## [Job 1]
Answer the following questions using the passage on innovation and big data.
(a) Which two cities does the passage name as having had abysmal cab services five years earlier?
(b) What did Yahoo start with?
(c) In what year was Duolingo founded, and who founded it?
## [Job 2]
Reproduce the portion of the passage on innovation and big data between "- Until recently, yellow" and "your cell phone.", inclusive.

## [Excerpt to read]
— start —

Who Will Drive Innovation around "Big Data"?
It’s a curious pattern, that when new technologies arise and enable access to new forms of data, it is often not the domain experts who drive innovation, but those with deep technical expertise who pick up the required domain knowledge along the way. In other words, it can be a costly mistake to ignore new methods. Let me illustrate this pattern with three examples, before making the connection to "big data."
- Until recently, yellow cab companies controlled access to taxis: You call them, they dispatch, you wait … sometimes in vain. The recent ubiquity of smart phones, digitized maps, geo information, credit cards, and online social ratings has created new ways of connecting drivers with users. Whereas cab services were abysmal 5 years ago in cities like Pittsburgh and Seattle, today (thanks to Lyft and Uber), comparable services are cheap and reliable. Notice that cab companies did not create today’s technology for hiring drivers with your cell phone.
- Library science was born from the need to organize access to knowledge (books, in particular) and to help users find what they are looking for. The organizing principles for physical goods rely on catalogues and curated, top-down, hierarchically organized repositories. Thus, Yahoo started with a portal that organized web resources into a hierarchy. Soon, search engines began using keywords to help users navigate the Web and, later, keywords morphed into tags. Today, keyword search (including tags) is the dominant way in which users search for resources. Notice that library science did not create today’s principal mechanism for accessing humanity's knowledge.
- Applied linguists and cognitive psychologists have been studying second-language learning, i.e., the process by which people learn a second language. Their studies have influenced the way high schools teach foreign languages, as well as commercial tools such as Pimsleur programs. Starting from the perspective of "gamification," Carnegie Mellon University (CMU) computer science professor Luis von Ahn and his PhD student Severin Hacker founded Duolingo in 2011. Today, an estimated 120 million people use this free app to learn a new language. Notice that neither linguists nor cognitive psychologists created today's most widely used free language-learning app.
The pattern common to all three examples is that domain experts are often too entrenched in the way they go about their daily job. This leaves space for entrants with novel technical expertise to leverage new advances and find simpler or better ways to get jobs done. Obviously, yellow cab companies knew how to dispatch cabs, librarians knew how to organize knowledge into hierarchies, and language experts knew how people learn languages – but those domain experts did not drive the innovations that matter today. (Notice that above examples were strongly influenced by Clayton Christenson's theory on "disruptive innovation" although Christenson emphasizes some conceptual distinctions)
Back to “Big Data”

— end —

## [Dataset records]
— start —

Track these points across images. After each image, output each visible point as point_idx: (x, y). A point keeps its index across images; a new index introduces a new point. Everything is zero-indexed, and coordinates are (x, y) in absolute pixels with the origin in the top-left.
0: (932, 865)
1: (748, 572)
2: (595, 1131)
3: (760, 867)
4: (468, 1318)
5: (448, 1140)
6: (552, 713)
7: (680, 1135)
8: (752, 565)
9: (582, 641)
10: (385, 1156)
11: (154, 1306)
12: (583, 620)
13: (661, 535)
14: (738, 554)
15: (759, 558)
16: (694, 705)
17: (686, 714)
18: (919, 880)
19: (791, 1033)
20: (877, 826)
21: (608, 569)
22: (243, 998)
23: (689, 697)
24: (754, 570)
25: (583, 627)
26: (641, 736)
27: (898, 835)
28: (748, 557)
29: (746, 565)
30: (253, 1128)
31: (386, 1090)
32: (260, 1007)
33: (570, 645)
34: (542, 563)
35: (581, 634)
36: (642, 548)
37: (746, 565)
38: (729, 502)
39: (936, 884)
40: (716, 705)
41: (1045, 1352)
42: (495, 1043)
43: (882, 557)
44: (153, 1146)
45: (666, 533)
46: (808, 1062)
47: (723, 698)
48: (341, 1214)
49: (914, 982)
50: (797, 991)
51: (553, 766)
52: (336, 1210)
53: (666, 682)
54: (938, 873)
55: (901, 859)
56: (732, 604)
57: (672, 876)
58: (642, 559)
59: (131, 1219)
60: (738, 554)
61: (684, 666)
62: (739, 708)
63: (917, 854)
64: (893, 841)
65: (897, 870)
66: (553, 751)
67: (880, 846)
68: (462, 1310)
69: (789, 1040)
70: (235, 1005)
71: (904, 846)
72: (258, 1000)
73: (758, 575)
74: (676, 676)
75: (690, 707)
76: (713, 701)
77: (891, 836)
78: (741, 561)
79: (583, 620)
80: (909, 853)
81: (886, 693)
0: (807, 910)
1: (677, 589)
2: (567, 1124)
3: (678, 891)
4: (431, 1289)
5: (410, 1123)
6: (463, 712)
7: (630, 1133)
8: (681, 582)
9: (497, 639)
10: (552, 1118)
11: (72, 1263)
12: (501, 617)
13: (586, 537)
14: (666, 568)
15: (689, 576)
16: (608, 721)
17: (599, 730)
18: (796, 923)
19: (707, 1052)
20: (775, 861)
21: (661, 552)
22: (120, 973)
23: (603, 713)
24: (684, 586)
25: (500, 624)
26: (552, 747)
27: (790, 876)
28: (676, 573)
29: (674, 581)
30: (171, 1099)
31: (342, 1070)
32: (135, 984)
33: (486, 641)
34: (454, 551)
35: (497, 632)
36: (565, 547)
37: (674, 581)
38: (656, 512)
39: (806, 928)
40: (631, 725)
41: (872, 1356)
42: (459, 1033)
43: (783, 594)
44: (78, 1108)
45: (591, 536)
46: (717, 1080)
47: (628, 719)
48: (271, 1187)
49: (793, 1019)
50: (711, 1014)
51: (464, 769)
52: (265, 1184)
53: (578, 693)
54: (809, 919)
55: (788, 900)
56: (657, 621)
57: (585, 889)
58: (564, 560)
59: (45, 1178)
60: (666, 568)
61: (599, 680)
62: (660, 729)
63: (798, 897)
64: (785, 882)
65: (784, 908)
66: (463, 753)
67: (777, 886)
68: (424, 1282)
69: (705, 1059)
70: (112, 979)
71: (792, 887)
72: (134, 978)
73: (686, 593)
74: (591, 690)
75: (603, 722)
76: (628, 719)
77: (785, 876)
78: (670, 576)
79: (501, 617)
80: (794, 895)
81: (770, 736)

— end —
— start —

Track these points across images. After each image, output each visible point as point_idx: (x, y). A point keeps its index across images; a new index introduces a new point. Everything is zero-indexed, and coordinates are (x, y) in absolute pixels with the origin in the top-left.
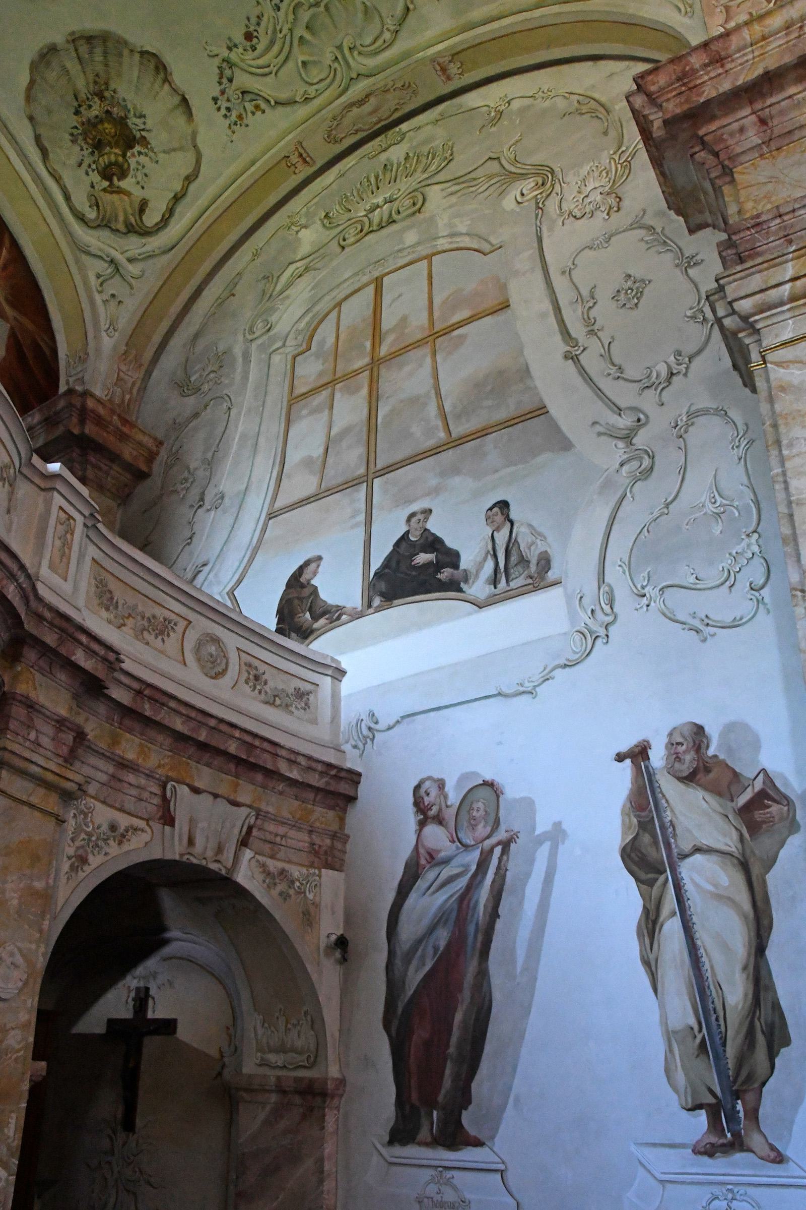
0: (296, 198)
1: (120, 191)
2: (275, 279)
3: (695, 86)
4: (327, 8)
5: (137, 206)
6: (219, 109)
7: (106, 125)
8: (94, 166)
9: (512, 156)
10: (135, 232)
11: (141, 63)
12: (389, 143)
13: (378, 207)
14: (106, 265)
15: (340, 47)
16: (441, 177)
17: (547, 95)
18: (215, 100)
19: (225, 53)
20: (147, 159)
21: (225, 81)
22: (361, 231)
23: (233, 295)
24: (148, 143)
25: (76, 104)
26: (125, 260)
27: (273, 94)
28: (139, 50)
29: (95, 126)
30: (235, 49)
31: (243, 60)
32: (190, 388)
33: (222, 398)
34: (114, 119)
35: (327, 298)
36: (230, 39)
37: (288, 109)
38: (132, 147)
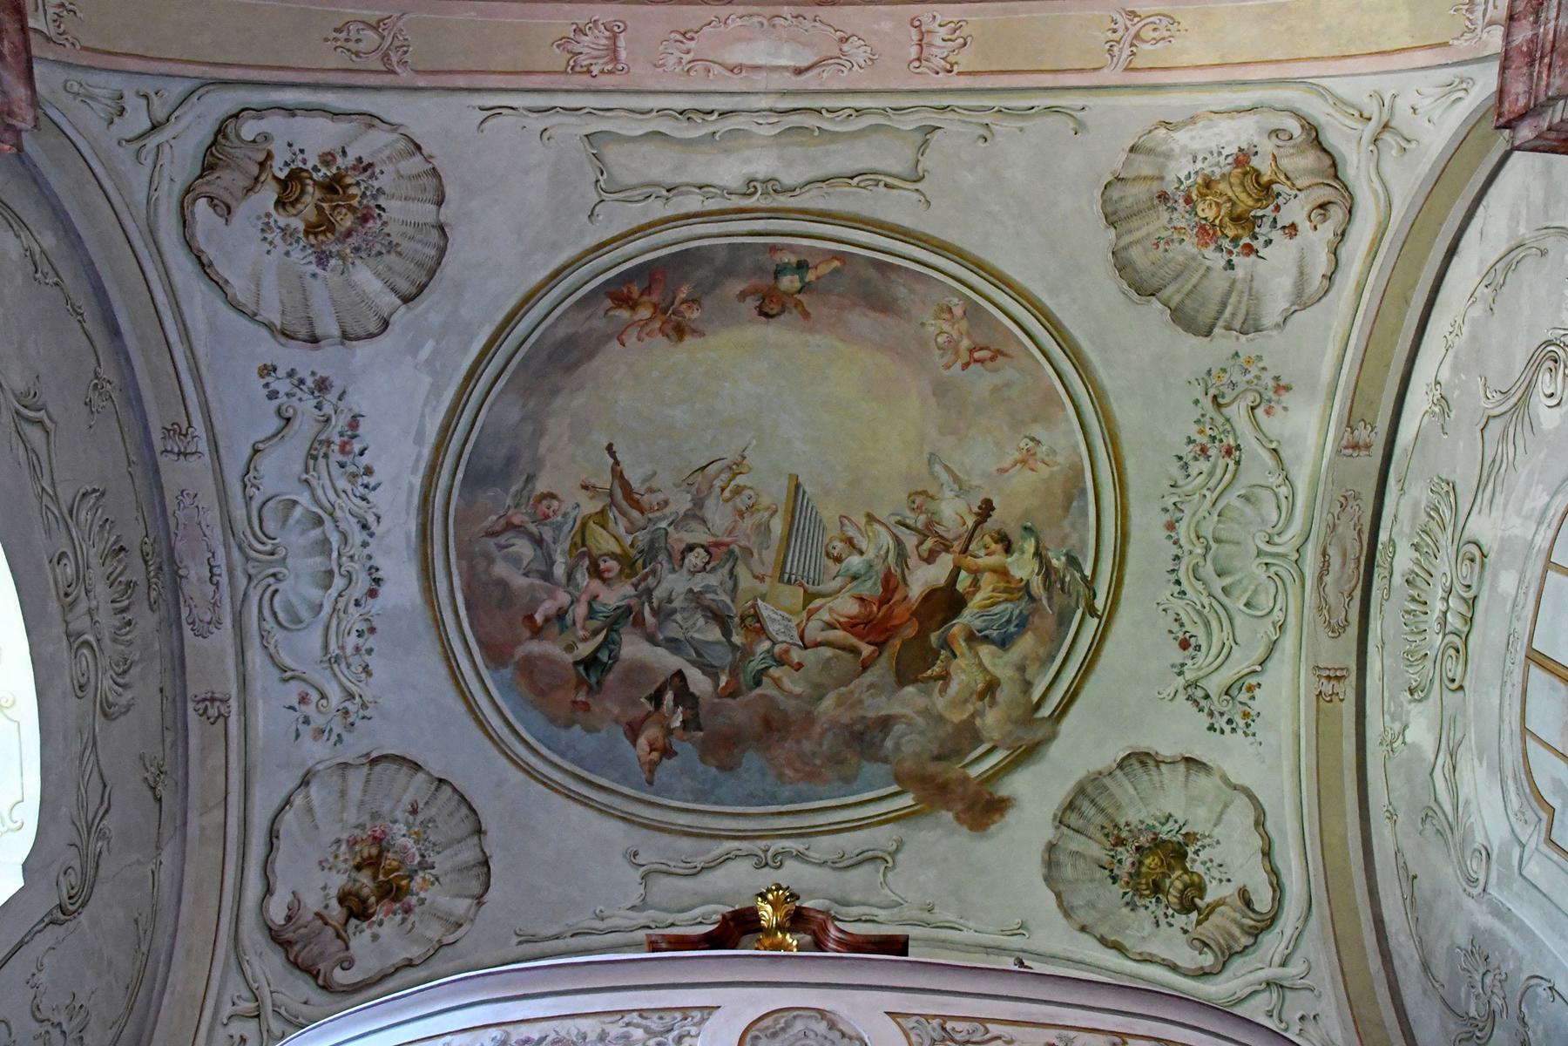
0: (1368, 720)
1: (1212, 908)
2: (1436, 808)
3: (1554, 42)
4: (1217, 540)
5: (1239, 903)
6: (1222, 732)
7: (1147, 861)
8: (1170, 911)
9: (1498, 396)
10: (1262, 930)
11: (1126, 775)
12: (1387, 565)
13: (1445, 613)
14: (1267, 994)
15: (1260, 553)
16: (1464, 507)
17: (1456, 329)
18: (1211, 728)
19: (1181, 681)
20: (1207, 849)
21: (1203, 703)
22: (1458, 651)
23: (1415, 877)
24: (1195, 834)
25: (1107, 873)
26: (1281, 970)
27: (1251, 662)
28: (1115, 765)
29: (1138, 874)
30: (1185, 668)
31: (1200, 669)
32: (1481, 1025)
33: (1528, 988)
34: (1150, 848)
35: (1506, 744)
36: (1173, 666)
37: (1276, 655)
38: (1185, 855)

— end —
— start —

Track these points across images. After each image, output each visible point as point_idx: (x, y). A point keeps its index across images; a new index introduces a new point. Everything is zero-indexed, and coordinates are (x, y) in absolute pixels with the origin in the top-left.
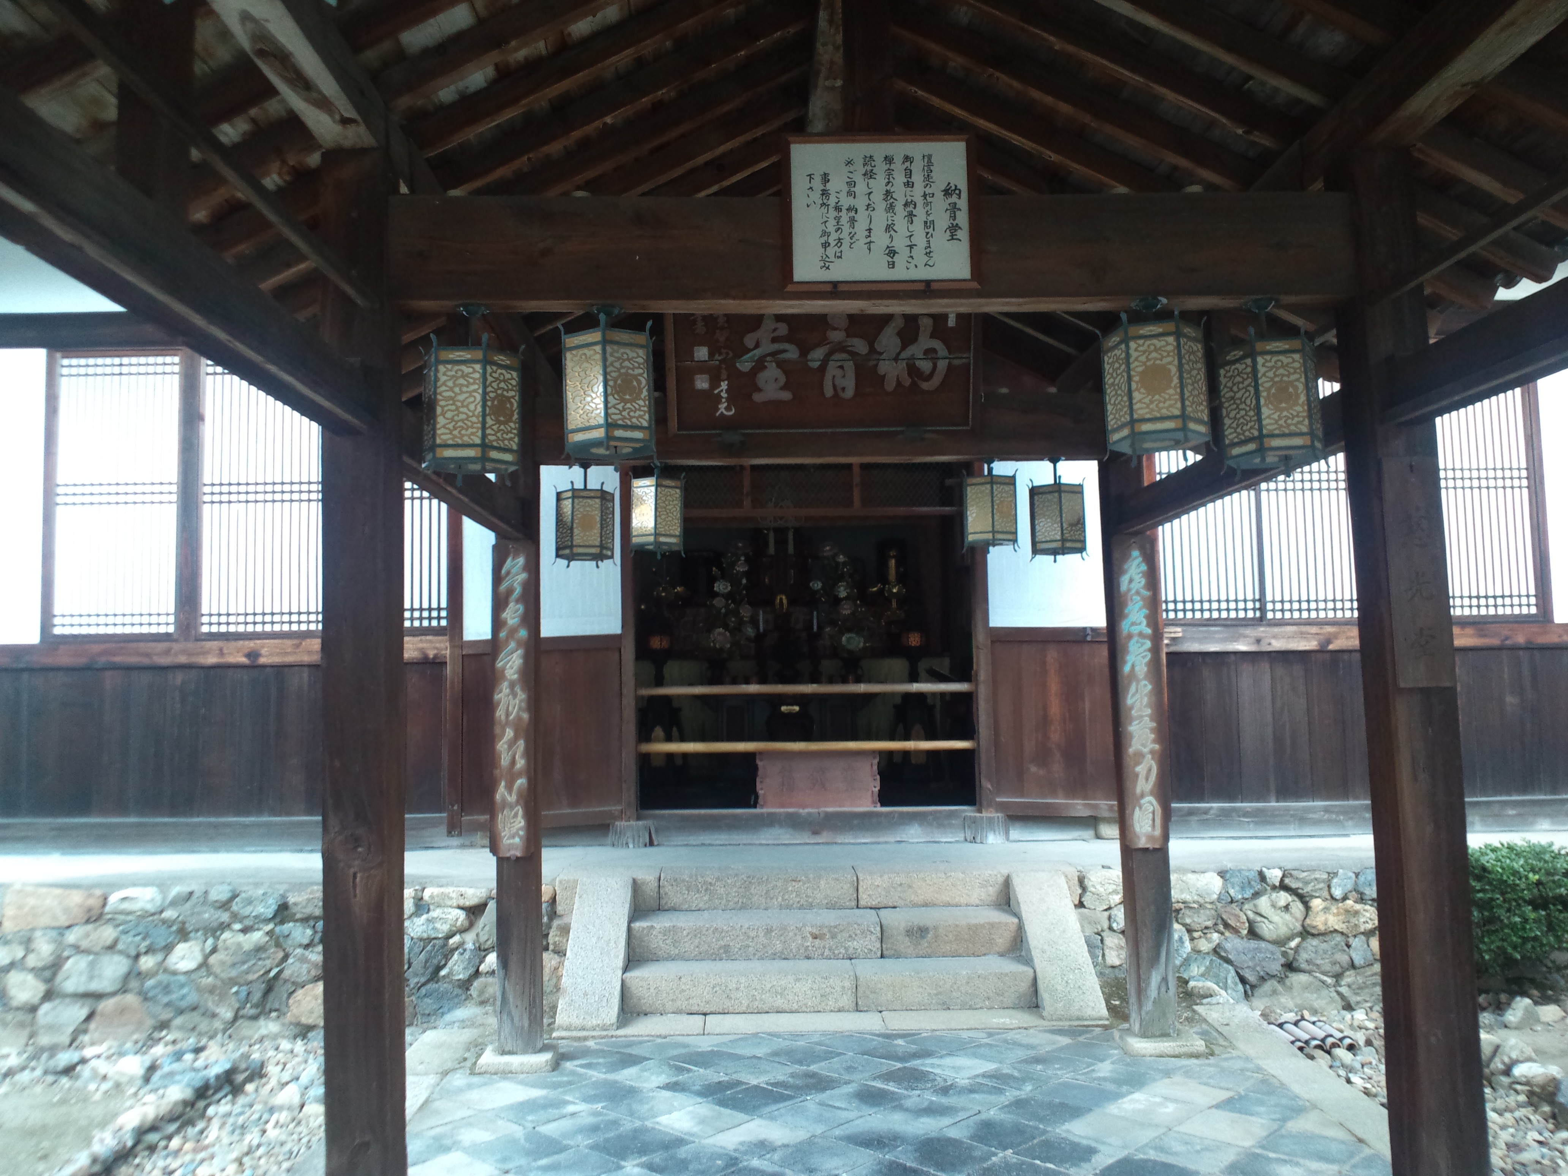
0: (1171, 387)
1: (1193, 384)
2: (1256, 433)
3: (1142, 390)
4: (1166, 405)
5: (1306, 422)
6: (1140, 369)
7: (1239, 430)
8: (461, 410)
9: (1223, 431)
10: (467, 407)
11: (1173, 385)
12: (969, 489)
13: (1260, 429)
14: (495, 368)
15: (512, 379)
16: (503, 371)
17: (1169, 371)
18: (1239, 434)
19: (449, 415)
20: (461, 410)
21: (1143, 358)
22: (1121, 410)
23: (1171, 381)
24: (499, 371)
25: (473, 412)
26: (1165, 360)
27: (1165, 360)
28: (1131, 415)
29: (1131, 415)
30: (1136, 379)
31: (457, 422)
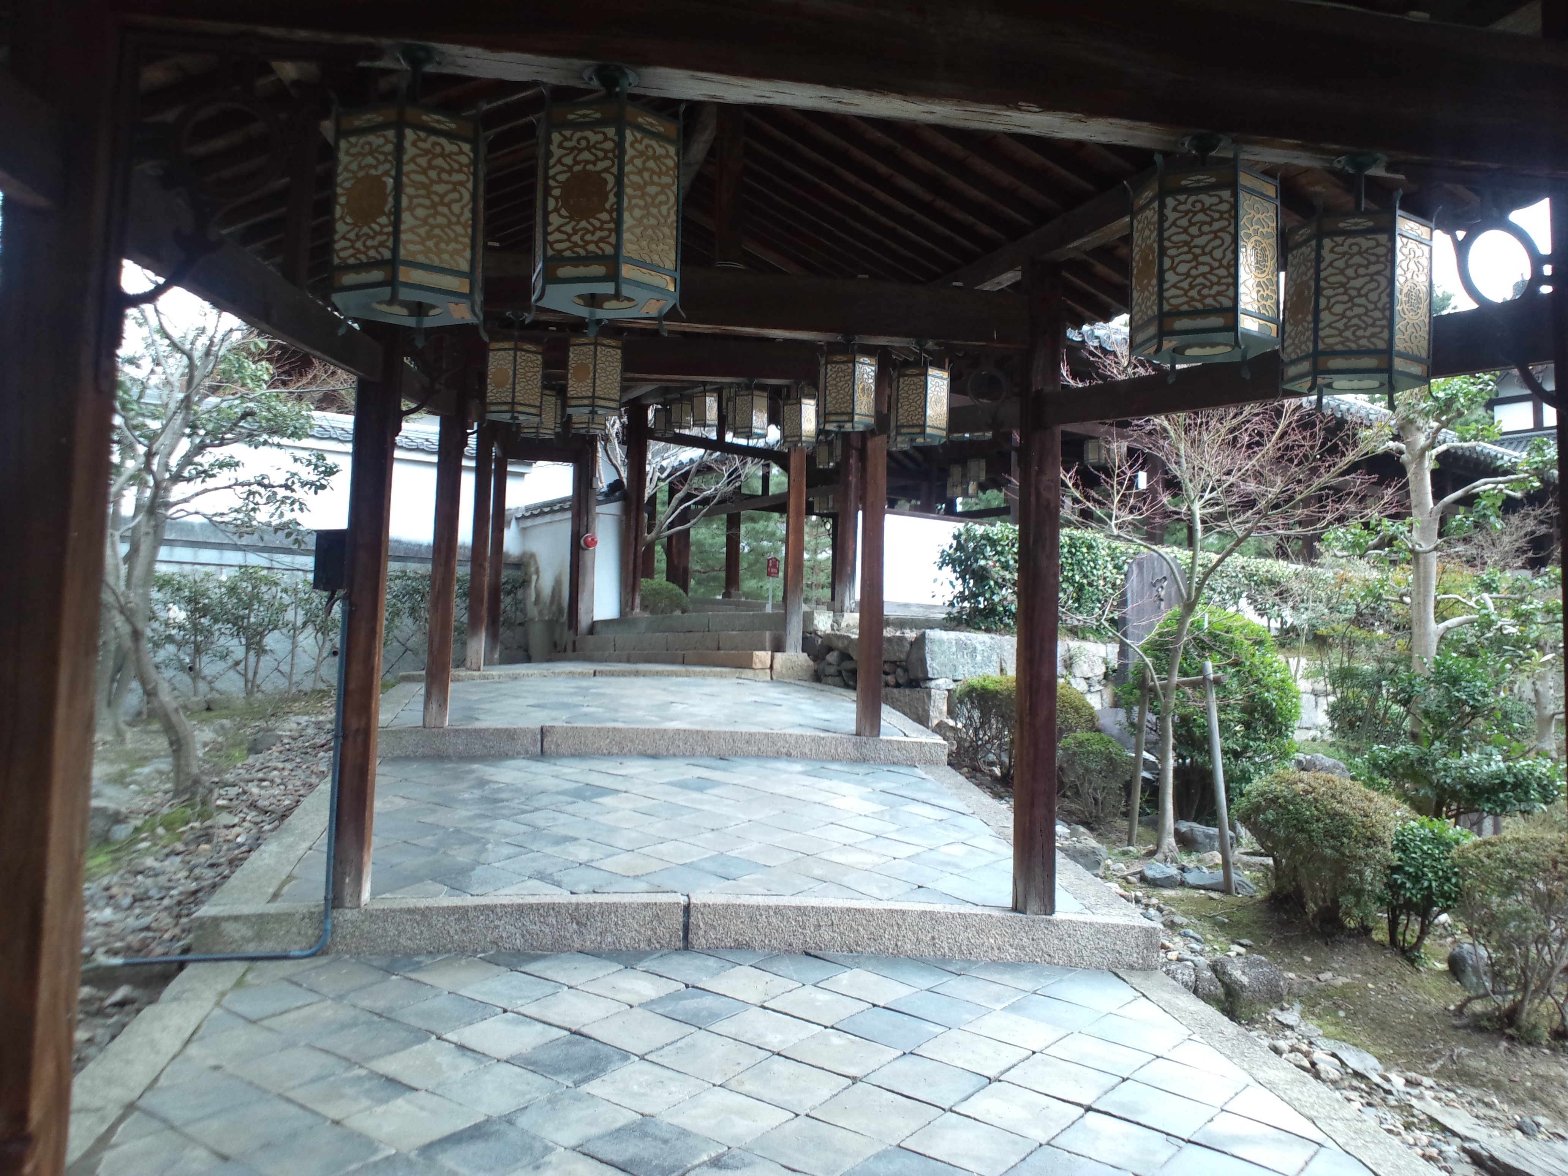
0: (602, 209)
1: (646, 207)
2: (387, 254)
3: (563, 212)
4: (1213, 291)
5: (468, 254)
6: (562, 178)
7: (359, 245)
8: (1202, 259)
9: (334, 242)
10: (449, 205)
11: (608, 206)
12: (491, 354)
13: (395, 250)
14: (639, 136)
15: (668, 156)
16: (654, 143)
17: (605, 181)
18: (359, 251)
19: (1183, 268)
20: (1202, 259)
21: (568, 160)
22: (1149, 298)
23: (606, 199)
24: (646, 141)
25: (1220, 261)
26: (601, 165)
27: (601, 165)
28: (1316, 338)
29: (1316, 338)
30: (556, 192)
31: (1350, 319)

— end —

## [Correct response 1]
(a) Pittsburgh and Seattle
(b) A portal that organized web resources into a hierarchy
(c) 2011, by Luis von Ahn and his PhD student Severin Hacker

## [Correct response 2]
- Until recently, yellow cab companies controlled access to taxis: You call them, they dispatch, you wait … sometimes in vain. The recent ubiquity of smart phones, digitized maps, geo information, credit cards, and online social ratings has created new ways of connecting drivers with users. Whereas cab services were abysmal 5 years ago in cities like Pittsburgh and Seattle, today (thanks to Lyft and Uber), comparable services are cheap and reliable. Notice that cab companies did not create today’s technology for hiring drivers with your cell phone.